• _ENTRIES PROVIDED_:
□ □ □ □

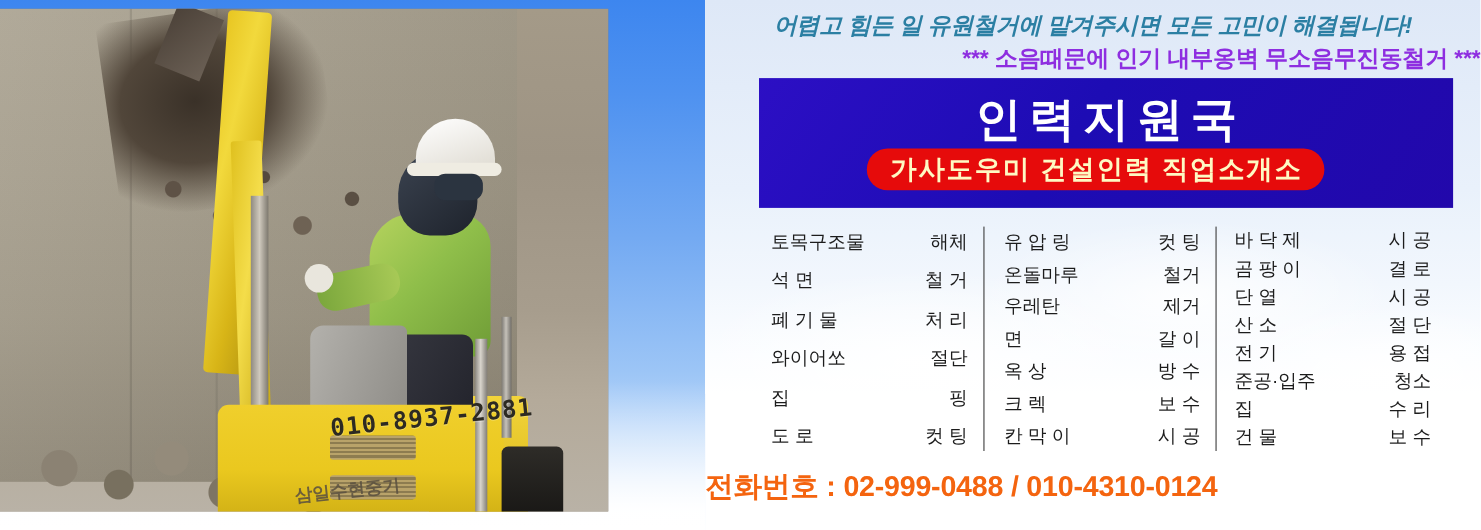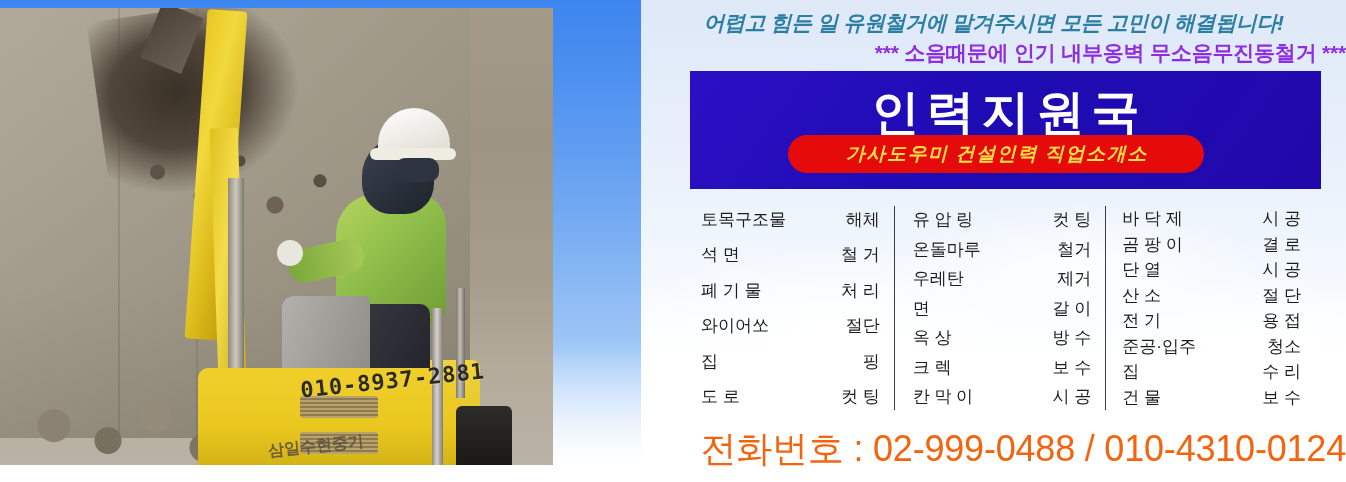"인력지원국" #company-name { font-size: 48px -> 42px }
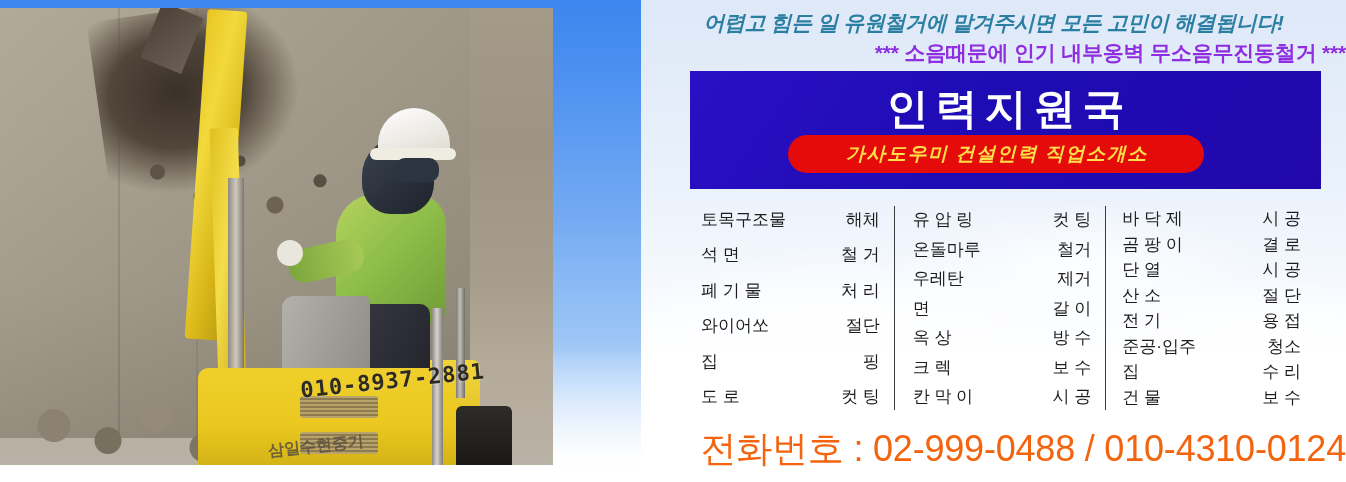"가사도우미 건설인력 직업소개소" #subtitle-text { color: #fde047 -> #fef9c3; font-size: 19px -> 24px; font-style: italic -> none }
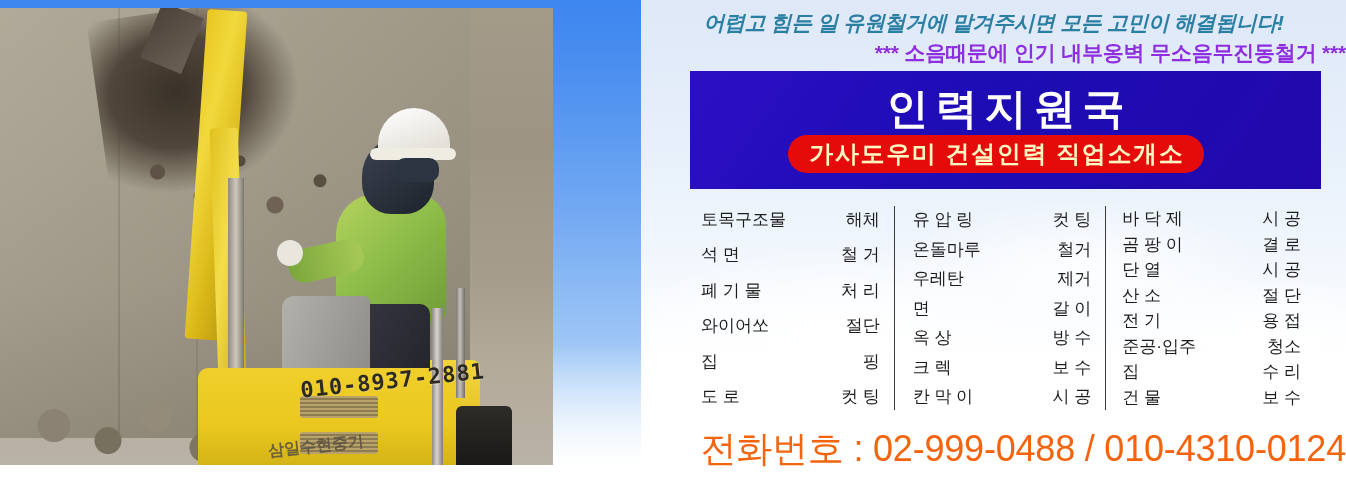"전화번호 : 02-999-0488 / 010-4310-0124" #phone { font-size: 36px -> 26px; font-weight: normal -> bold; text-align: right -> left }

□ □ □ □

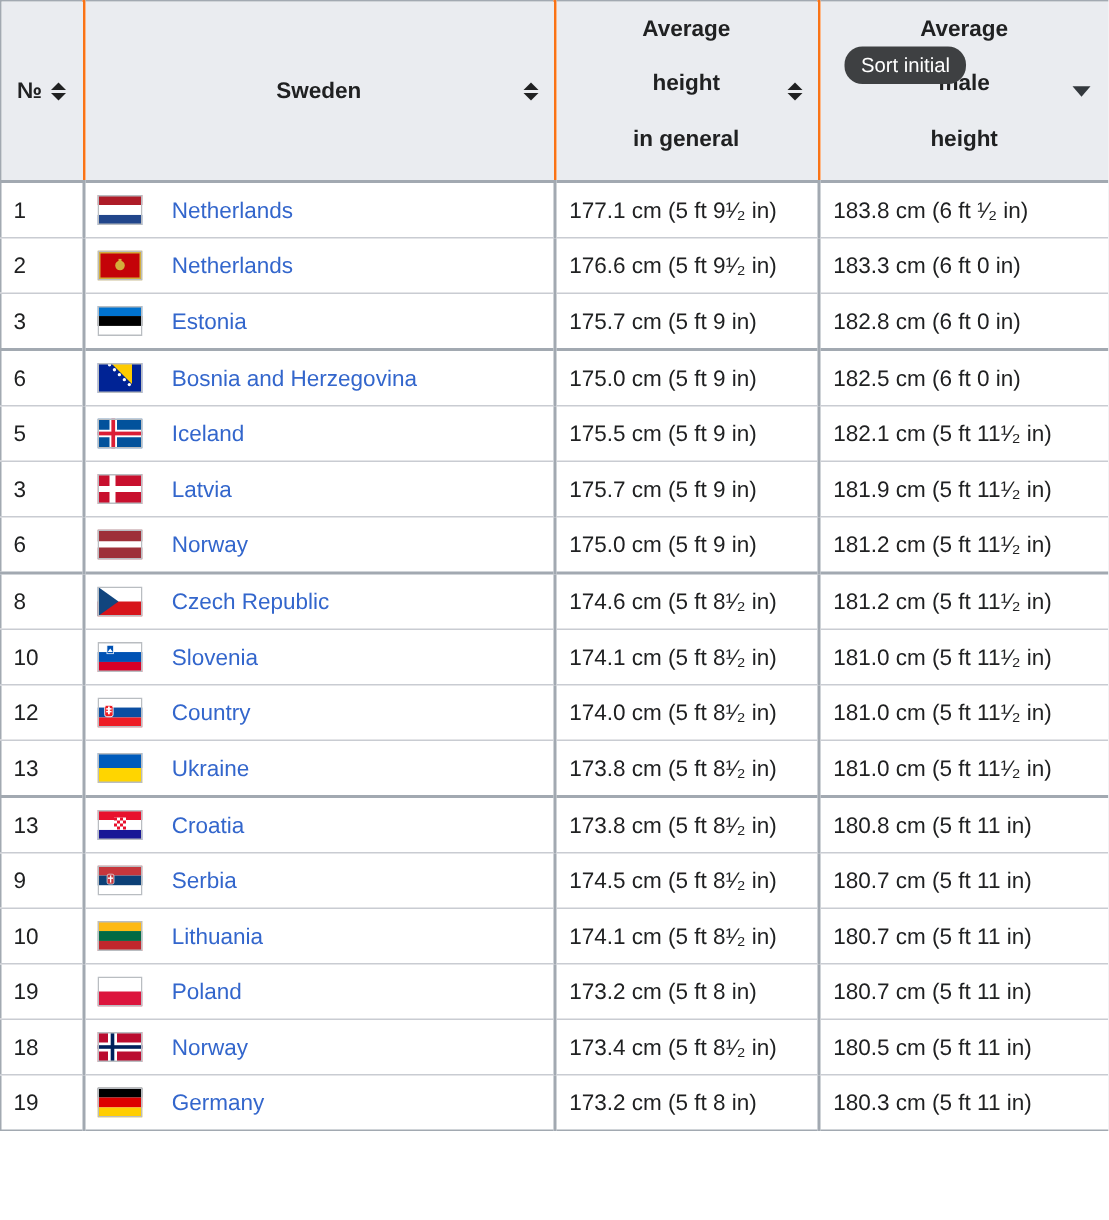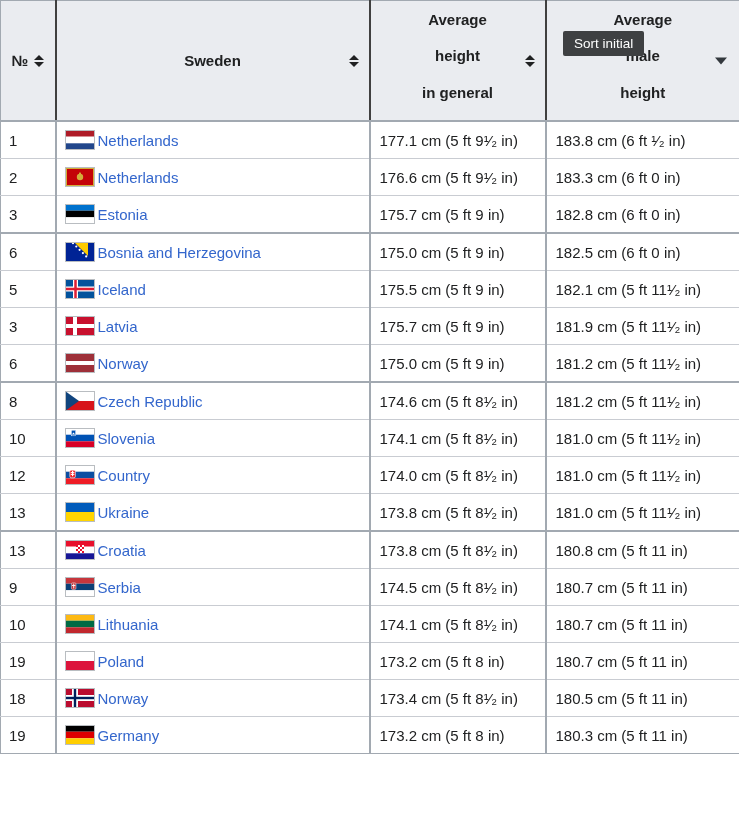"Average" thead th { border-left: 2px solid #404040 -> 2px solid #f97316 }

□ □ □ □

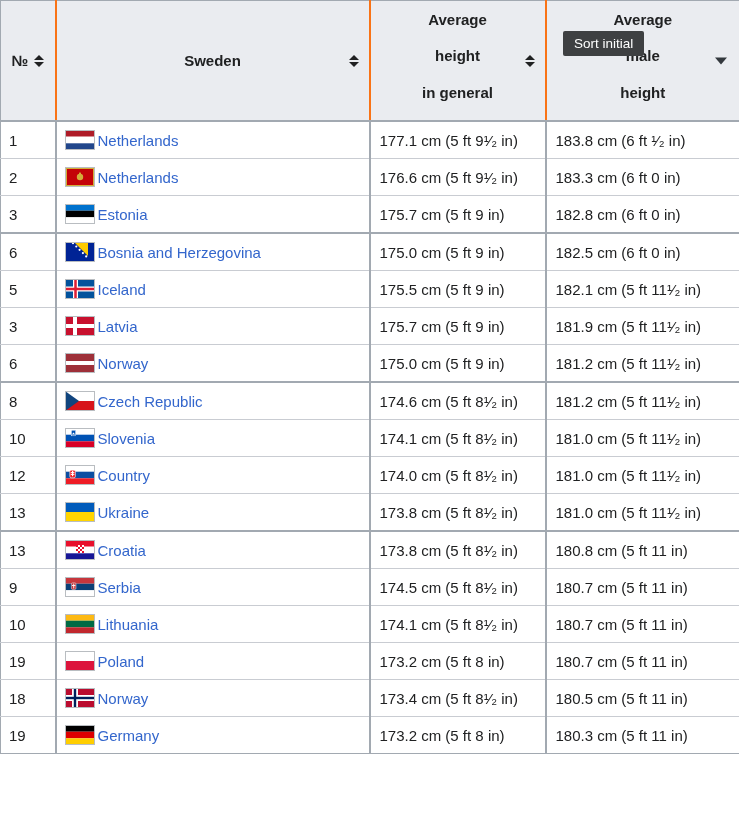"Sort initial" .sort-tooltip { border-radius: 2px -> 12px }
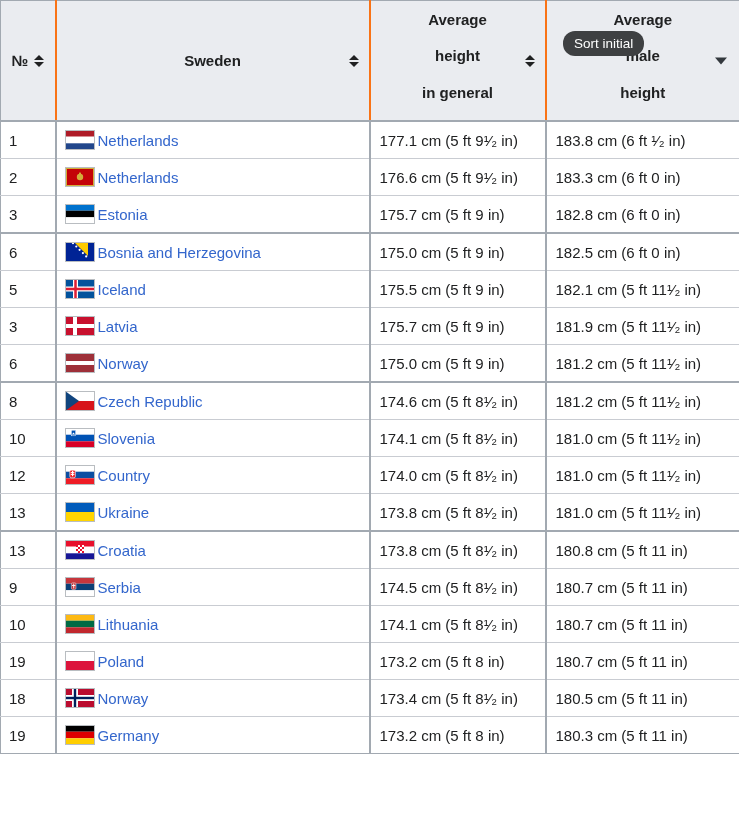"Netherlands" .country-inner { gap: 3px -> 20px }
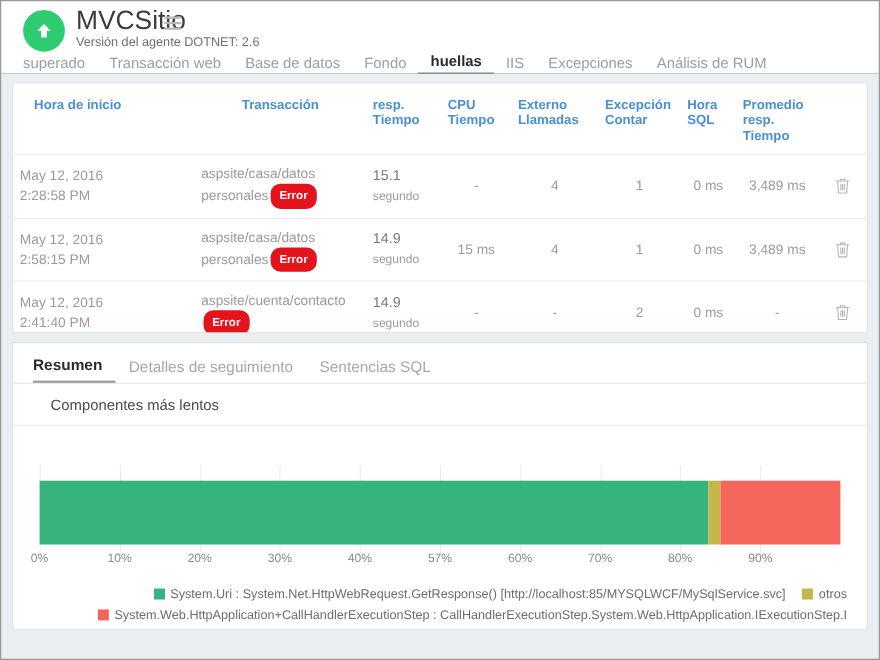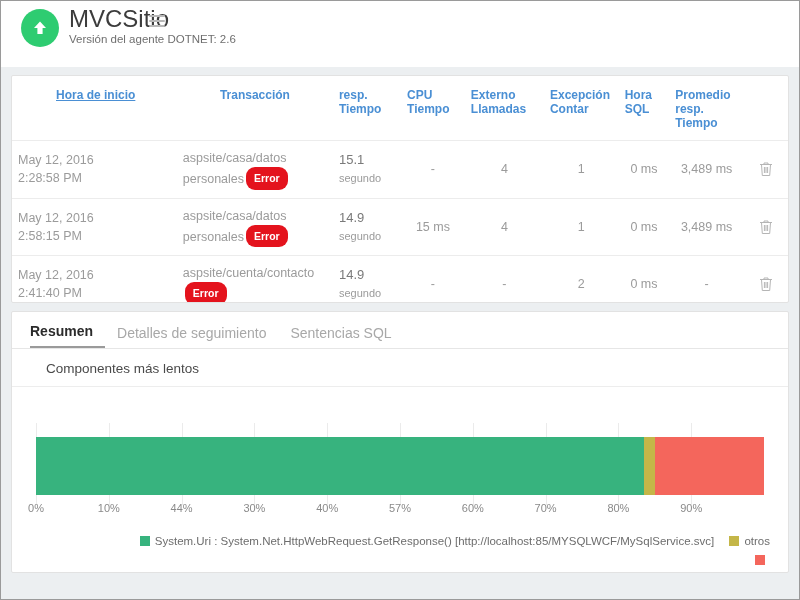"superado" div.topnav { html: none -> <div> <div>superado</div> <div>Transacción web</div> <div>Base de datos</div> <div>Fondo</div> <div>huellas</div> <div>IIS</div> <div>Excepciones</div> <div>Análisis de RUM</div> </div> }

□ □ □ □

• _PROBLEM STATEMENT_: Starting at the line above that holds "border-radius: 2px ->", return each line up to and including the one that holds "html: none ->", exactly as written, minus any pictures.

• _COMPLETED EXERCISE_:
"Sort initial" .sort-tooltip { border-radius: 2px -> 12px }
"Netherlands" .country-inner { gap: 3px -> 20px }
"superado" div.topnav { html: none -> <div> <div>superado</div> <div>Transacción web</div> <div>Base de datos</div> <div>Fondo</div> <div>huellas</div> <div>IIS</div> <div>Excepciones</div> <div>Análisis de RUM</div> </div> }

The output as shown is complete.